____ Excerpted text

Nevertheless, we also expose a simple data-collection API (see Data collection), that gives users even more flexibility, allowing them to make their own "data collection loops" arbitrarily calling step! and collecting data as, and when, needed.

As your models become more complex, it may not be advantageous to use lots of helper functions in the global scope to assist with data collection. If this is the case in your model, here's a helpful tip to keep things clean: use a generator function to collect data as instructed in the documentation string of run!. For example:

function assets(model)
    total_savings(model) = model.bank_balance + sum(model.assets)
    function stategy(model)
        if model.year == 0
            return model.initial_strategy
        else
            return get_strategy(model)
        end
    end
    return [:age, :details, total_savings, strategy]
end
run!(model, agent_step!, model_step!, 10; mdata = assets)

________
____ Provided material

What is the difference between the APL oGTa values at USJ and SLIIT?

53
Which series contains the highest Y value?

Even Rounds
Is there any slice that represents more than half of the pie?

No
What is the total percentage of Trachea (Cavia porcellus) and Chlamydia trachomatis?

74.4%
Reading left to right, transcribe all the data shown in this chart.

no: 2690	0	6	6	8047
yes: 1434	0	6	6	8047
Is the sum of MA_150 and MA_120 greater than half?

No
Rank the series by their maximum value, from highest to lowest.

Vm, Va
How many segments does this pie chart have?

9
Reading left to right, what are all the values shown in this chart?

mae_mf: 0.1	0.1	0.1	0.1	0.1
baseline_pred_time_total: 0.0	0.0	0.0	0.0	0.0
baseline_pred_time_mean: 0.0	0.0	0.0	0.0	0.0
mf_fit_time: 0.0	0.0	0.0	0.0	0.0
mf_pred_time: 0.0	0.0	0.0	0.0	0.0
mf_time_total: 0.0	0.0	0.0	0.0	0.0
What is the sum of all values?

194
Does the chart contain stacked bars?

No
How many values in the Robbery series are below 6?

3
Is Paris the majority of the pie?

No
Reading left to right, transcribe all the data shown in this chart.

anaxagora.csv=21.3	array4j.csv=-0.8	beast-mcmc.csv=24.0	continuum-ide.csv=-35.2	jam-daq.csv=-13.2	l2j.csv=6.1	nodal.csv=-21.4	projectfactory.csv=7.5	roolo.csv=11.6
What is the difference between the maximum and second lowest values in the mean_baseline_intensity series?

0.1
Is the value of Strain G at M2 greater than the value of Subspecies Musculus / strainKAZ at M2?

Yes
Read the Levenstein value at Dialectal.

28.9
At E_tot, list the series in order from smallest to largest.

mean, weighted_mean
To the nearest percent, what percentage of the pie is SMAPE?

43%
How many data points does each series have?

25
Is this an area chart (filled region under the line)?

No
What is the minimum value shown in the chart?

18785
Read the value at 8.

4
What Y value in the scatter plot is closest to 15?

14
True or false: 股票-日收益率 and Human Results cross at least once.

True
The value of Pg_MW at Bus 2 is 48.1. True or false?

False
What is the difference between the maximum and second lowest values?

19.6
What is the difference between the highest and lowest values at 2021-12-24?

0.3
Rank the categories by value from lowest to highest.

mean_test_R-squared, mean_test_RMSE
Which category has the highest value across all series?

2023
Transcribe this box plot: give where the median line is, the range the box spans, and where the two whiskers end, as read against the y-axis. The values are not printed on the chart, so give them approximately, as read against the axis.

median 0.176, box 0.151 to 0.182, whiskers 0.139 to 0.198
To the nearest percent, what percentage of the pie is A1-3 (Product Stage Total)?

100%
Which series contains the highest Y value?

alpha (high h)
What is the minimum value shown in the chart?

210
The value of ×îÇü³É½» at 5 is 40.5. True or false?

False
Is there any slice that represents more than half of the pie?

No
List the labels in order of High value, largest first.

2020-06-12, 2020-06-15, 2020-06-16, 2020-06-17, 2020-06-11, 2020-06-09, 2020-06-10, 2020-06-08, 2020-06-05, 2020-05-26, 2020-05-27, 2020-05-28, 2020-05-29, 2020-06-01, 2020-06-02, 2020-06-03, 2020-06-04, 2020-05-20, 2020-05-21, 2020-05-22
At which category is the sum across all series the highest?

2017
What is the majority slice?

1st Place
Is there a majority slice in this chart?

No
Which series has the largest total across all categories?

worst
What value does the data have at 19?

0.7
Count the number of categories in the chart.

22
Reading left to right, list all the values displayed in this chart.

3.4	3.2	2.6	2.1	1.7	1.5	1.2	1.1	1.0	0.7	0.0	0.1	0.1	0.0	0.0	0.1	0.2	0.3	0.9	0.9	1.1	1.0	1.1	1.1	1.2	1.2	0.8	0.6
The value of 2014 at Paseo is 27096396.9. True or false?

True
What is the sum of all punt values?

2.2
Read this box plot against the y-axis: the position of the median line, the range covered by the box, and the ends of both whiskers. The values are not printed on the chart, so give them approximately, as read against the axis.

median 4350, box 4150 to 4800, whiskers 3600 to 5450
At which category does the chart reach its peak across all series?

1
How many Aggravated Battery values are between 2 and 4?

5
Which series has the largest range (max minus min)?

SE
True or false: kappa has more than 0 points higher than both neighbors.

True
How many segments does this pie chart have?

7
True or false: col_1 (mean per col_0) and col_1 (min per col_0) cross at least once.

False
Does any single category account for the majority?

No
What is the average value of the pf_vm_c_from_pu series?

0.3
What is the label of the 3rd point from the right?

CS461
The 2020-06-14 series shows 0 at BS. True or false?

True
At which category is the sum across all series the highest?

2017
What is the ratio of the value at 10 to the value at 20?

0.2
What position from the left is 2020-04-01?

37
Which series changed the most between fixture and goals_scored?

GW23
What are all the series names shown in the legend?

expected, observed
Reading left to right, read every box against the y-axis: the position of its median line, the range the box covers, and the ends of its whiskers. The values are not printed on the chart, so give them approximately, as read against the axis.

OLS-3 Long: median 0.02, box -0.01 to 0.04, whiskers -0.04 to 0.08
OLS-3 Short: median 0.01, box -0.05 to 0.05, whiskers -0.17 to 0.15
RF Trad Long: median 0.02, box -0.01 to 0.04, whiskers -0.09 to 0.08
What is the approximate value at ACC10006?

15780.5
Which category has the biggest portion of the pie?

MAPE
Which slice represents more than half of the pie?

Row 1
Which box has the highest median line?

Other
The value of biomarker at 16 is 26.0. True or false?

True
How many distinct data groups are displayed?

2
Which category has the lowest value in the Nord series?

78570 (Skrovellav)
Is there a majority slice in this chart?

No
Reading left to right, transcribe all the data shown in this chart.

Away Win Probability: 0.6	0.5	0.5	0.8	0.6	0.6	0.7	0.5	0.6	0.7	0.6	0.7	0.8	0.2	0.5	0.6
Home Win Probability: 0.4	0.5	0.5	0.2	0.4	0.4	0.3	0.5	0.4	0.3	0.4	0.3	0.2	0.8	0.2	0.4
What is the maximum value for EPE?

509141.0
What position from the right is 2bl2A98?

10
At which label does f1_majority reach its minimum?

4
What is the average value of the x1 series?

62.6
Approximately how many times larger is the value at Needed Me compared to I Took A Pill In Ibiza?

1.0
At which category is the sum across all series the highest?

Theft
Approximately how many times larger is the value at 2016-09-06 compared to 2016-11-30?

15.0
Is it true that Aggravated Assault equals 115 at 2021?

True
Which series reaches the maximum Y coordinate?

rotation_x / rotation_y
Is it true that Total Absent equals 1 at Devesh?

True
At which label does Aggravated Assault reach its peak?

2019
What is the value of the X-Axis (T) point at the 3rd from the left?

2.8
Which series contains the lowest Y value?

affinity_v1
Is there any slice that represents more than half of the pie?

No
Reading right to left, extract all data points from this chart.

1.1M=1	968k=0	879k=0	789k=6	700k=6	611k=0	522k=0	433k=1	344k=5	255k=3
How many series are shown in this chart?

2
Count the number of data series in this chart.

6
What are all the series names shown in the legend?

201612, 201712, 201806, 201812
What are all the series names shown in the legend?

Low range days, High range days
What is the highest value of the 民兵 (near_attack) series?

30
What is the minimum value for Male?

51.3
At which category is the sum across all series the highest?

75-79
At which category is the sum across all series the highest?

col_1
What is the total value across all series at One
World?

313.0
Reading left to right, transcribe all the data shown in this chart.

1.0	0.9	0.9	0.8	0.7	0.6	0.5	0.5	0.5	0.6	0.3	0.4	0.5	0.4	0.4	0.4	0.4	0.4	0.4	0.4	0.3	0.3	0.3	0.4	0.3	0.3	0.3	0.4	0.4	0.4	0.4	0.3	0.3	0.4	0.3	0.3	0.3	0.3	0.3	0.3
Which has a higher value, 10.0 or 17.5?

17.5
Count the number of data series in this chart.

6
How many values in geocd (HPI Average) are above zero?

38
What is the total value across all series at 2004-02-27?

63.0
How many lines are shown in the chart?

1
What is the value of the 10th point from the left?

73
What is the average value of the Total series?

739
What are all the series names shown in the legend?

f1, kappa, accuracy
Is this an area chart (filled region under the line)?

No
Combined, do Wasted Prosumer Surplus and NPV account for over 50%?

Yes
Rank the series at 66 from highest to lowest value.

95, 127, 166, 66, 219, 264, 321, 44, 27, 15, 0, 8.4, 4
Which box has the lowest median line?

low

________

Task item:
Please return the stretch of the excerpt from "function stategy(model)" through "mdata = assets)", copied word for word. The data plays no part in this.

Completed exercise:
function stategy(model)
        if model.year == 0
            return model.initial_strategy
        else
            return get_strategy(model)
        end
    end
    return [:age, :details, total_savings, strategy]
end
run!(model, agent_step!, model_step!, 10; mdata = assets)